_PASSAGE FOR REVIEW_:
One of the most eventful seasons in the club’s history has gone by. It is true that Liverpool supporters would rather have trophies associated with the term ‘eventful’, but they got the next best thing – a refreshing overhaul from the highest to the very lowest level of the club.
That was only the overall picture, though. The optimism has only set-in again since January and the arrival of the ‘King’. Before that, the season was marred by a horror show of mismanagement, embarrassing press conferences, financial worries, administration threat, fan protests, failed tactics and a sulking Fernando Torres.
Quite unbelievably, though, Liverpool were free of all these predicaments by February. In the end, Liverpool finished in sixth place, missing out on Europe and after languishing in the relegation zone this season.
We take a look back at the season in our own unique way choosing a winner among the best and worst moments of the season.
Most significant change
Liverpool football club has undergone major changes since the end of last season. The first change was in the managerial hot seat where Rafael Benitez’s reign at Anfield was handed over to Roy Hodgson on July 1, 2010. Roy was the darling of the English media and although Benitez’s exit was an emotional one, the club’s supporters had accepted that it was time for a change. However, there were huge doubts about Hodgson’s ability to take Liverpool forward; doubts which were vindicated later by his poor signings and lack of results.

_WHAT TO DO_: Echo the season review passage word for word, from "Quite unbelievably, though, Liverpool" to "of the season.". Rely only on the text above to complete the tasks.

Collected data:
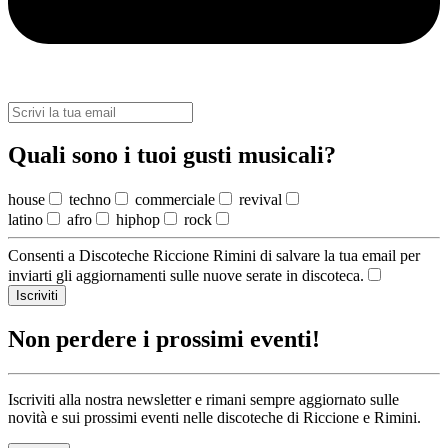
Quali sono i tuoi gusti musicali?
house
techno
commerciale
revival
latino
afro
hiphop
rock
Consenti a Discoteche Riccione Rimini di salvare la tua email per
inviarti gli aggiornamenti sulle nuove serate in discoteca.
Iscriviti
Non perdere i prossimi eventi!
Iscriviti alla nostra newsletter e rimani sempre aggiornato sulle
novità e sui prossimi eventi nelle discoteche di Riccione e Rimini.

_RESPONSE TO THE EXERCISE_:
Quite unbelievably, though, Liverpool were free of all these predicaments by February. In the end, Liverpool finished in sixth place, missing out on Europe and after languishing in the relegation zone this season.
We take a look back at the season in our own unique way choosing a winner among the best and worst moments of the season.